Ces sortes de considérations sur la guerre révoltent les imbéciles. Je le sais. Les imbéciles veulent absolument considérer "cette guerre" comme une catastrophe imprévisible pour la raison, sans doute, qu'ils ne l'ont pas prévue.
...Et comme le imbéciles mettent le nez sur les bubons que le malade porte sous chaque aisselles et ils se disent entre-eux.
<< Comment diable ces choses violacées dont la plus grosse atteint à peine la taille d'un œuf de pigeon, peuvent-elles contenir tant de pus ! L'idée ne vient pas aux imbéciles que le corps tout entier refait à mesure cette purulence. Qu'il faut tarir la source. Et si par hasard une telle idée leur était venue, ils se seraient bien gardés de l'avouer, car ils sont un des éléments de cette pourriture . La bêtise apparaît de plus en plus comme la cause première et principale de la corruption.

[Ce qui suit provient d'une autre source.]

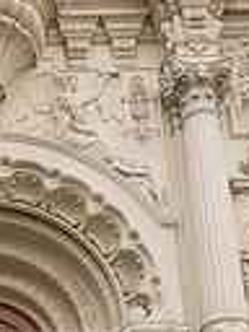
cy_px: 392
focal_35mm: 81
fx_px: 777
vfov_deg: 22.4
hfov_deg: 17.5
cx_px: -31
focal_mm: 24
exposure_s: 1/200
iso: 200
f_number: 7.1
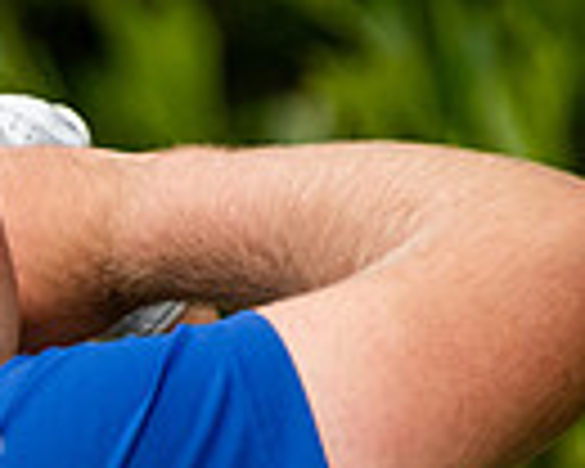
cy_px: 613
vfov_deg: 0.4
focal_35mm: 3504
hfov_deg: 0.6
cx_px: -427
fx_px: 60667
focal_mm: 500
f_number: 5.6
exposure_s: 1/1600
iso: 1000
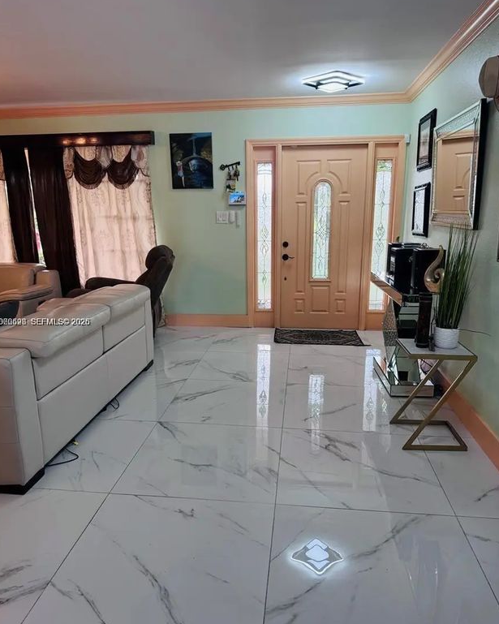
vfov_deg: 66.0
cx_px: 243
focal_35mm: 26
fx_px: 480
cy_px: 323
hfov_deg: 54.9
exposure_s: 1/120
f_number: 1.78
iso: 125
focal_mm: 6.76
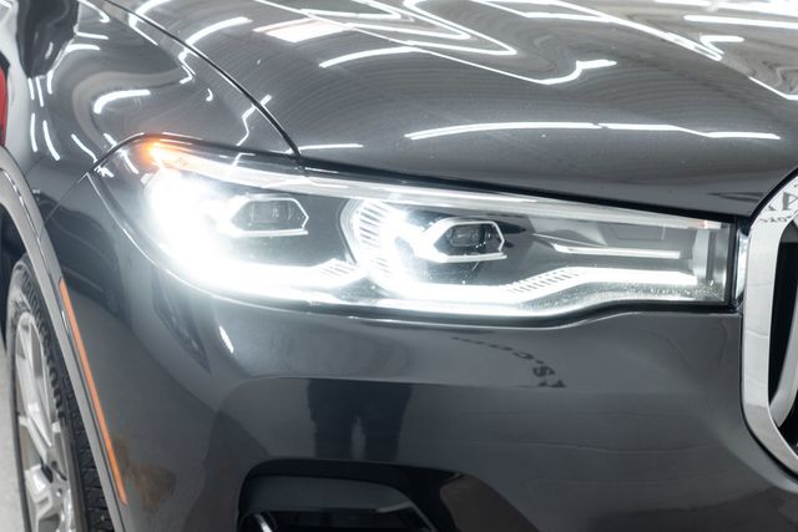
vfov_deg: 31.9
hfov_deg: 46.4
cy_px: 266
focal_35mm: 42
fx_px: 931
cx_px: 399
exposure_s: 1/40
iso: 320
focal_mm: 28
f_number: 3.2
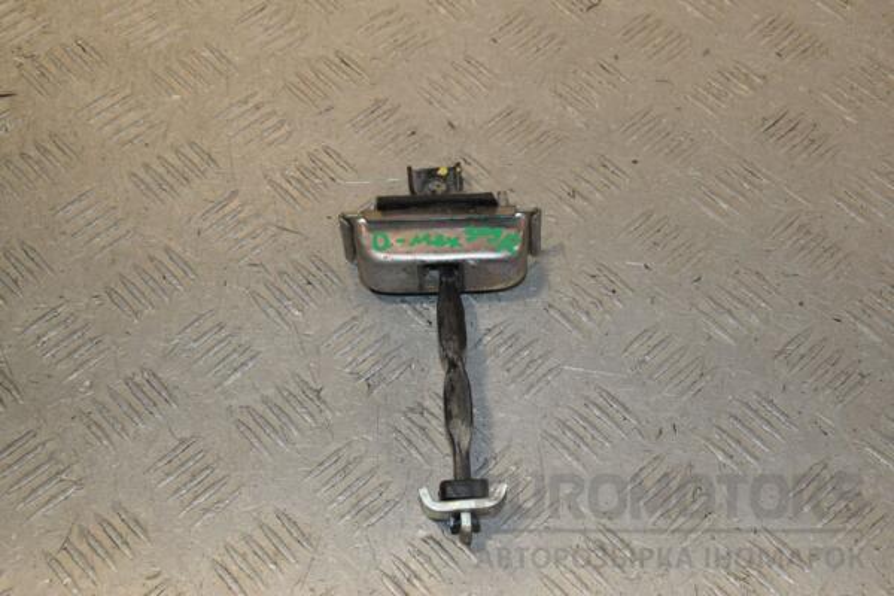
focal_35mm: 60
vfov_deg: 22.6
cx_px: 447
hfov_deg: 33.4
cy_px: 298
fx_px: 1490
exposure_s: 1/200
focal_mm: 40
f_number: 9
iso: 800
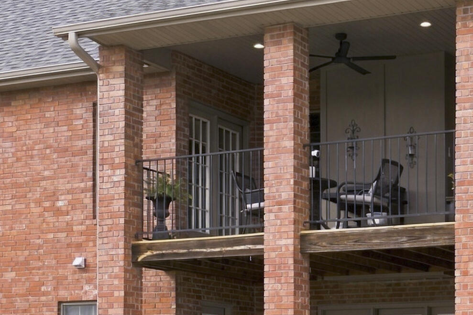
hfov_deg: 22.1
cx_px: 381
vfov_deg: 15.0
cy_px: 183
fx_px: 1195
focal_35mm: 91
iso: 160
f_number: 9
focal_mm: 20
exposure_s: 1/100
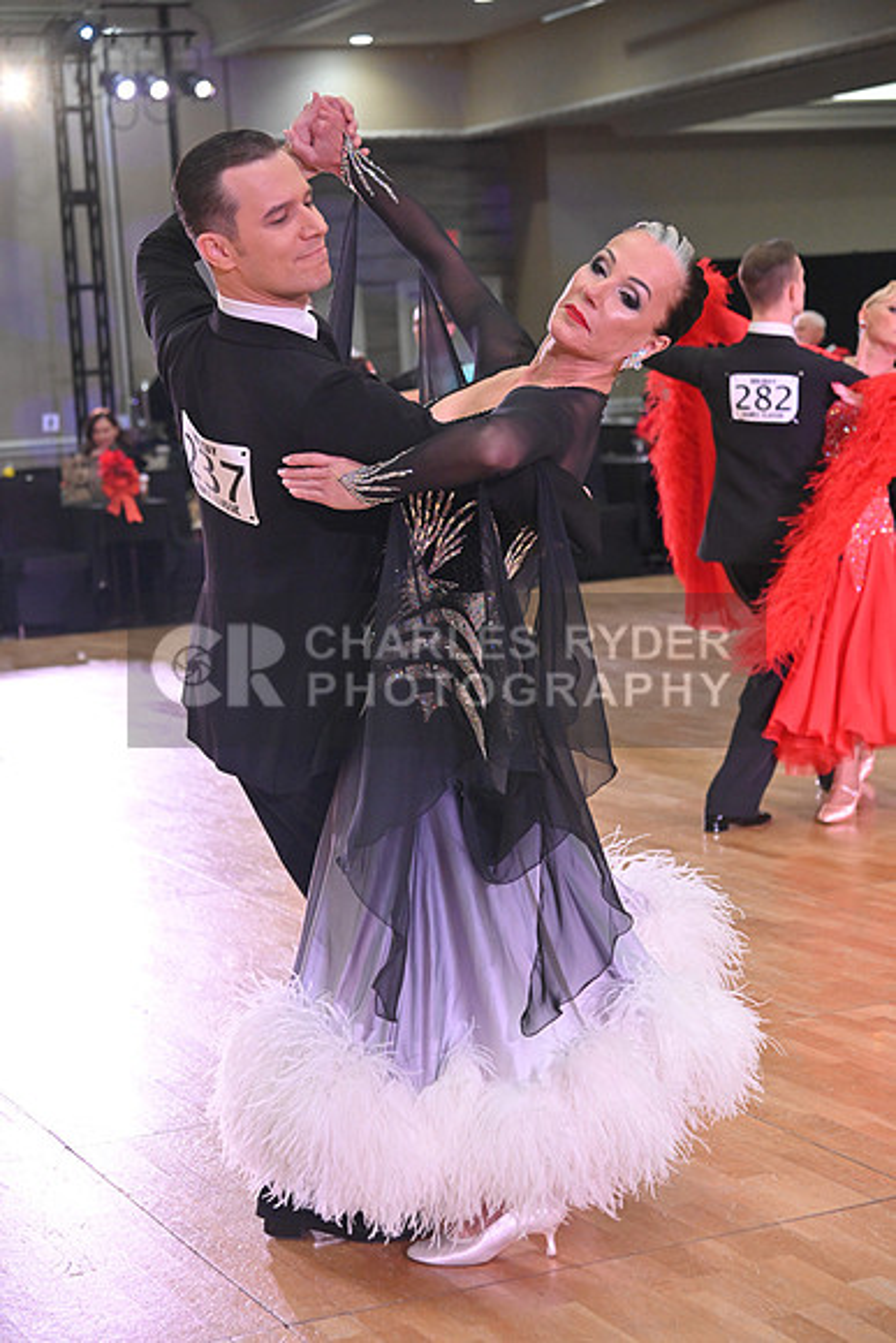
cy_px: 672
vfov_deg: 28.8
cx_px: 448
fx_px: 2612
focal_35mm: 70
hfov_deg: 19.5
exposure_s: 1/400
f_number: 5
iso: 3200
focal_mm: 70
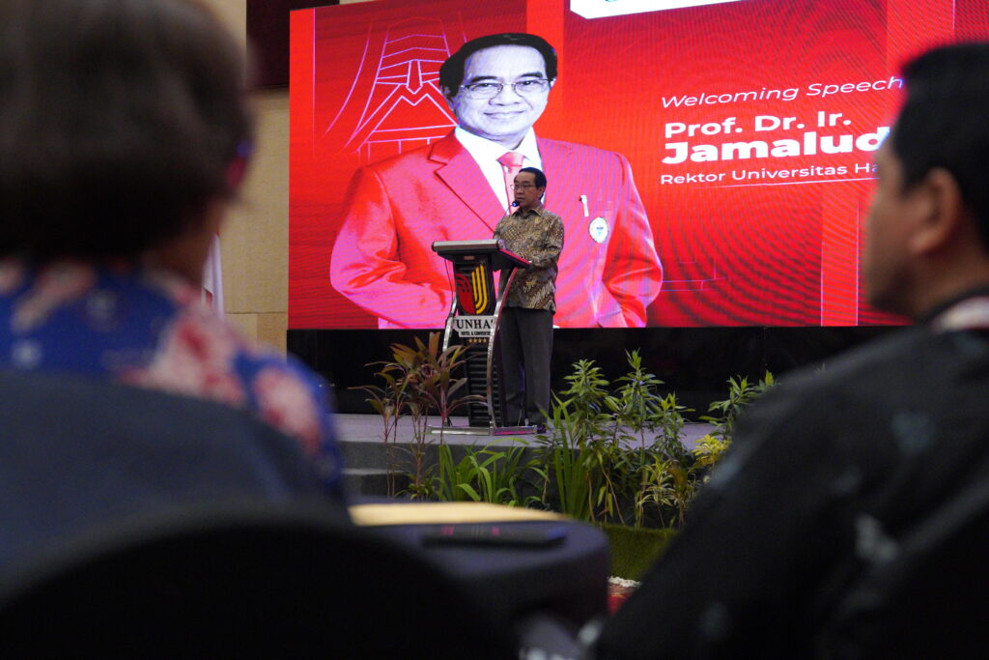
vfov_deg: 19.7
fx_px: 1896
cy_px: 330
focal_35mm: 69
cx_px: 494
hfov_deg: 29.2
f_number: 2.8
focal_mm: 46
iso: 6400
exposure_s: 1/320
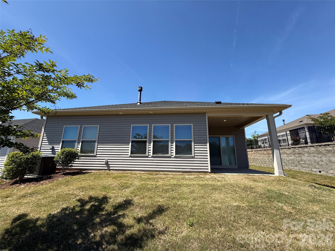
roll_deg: -0.6
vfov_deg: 85.7
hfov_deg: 102.1
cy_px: 126
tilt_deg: +14.0
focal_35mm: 14
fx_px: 135
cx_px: 168
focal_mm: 2.22
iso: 50
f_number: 2.2
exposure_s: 1/1431
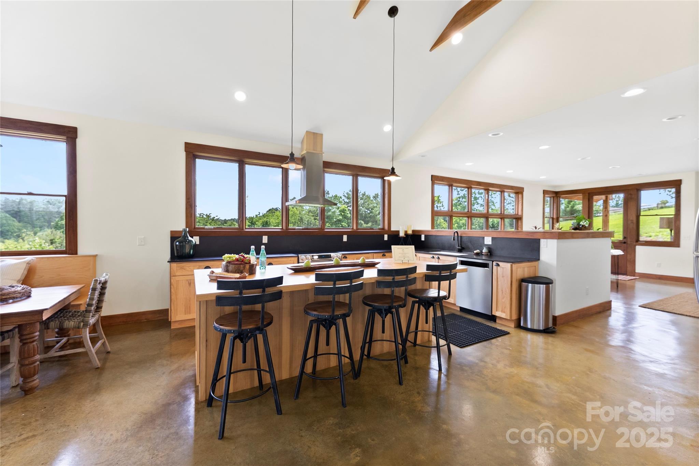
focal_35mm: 14
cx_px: 350
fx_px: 272
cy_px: 233
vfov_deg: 81.2
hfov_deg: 104.3
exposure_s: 1/30
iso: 800
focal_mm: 14
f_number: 6.3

En tout ce qui regarde la guerre, l’Église a de plus en plus tendance à mettre au compte de la collectivité - à s'inscrire au compte des profits et des pertes - tout ce qu'elle ne peut ni approuver ni condamner.
Cent cinquante ans après la Déclaration des Droits, les dictateurs ont faillit se partager le monde, mais ce n'est pas assez dire. Ils se vantaient d'y établir un nouveau type de civilisation, et nous voyons maintenant que cette promesse n'était pas vaine, nous jugeons l'étendue et la profondeur de la crise intellectuelle et morale que la victoire ne saurait résoudre, qu'elle aggravera peut-être. Car l'idée de liberté, déjà si dangereusement affaiblie dans les consciences, ne résisterait pas à la déception d'une paix masquée, au scandaleux spectacle de l'impuissance des Démocraties. C'est déjà trop que la guerre de la liberté ait été faite selon les méthodes totalitaires; le désastre irréparable serait que la paix de demain fût faite, non seulement selon les méthodes, mais selon les principes de la dictature.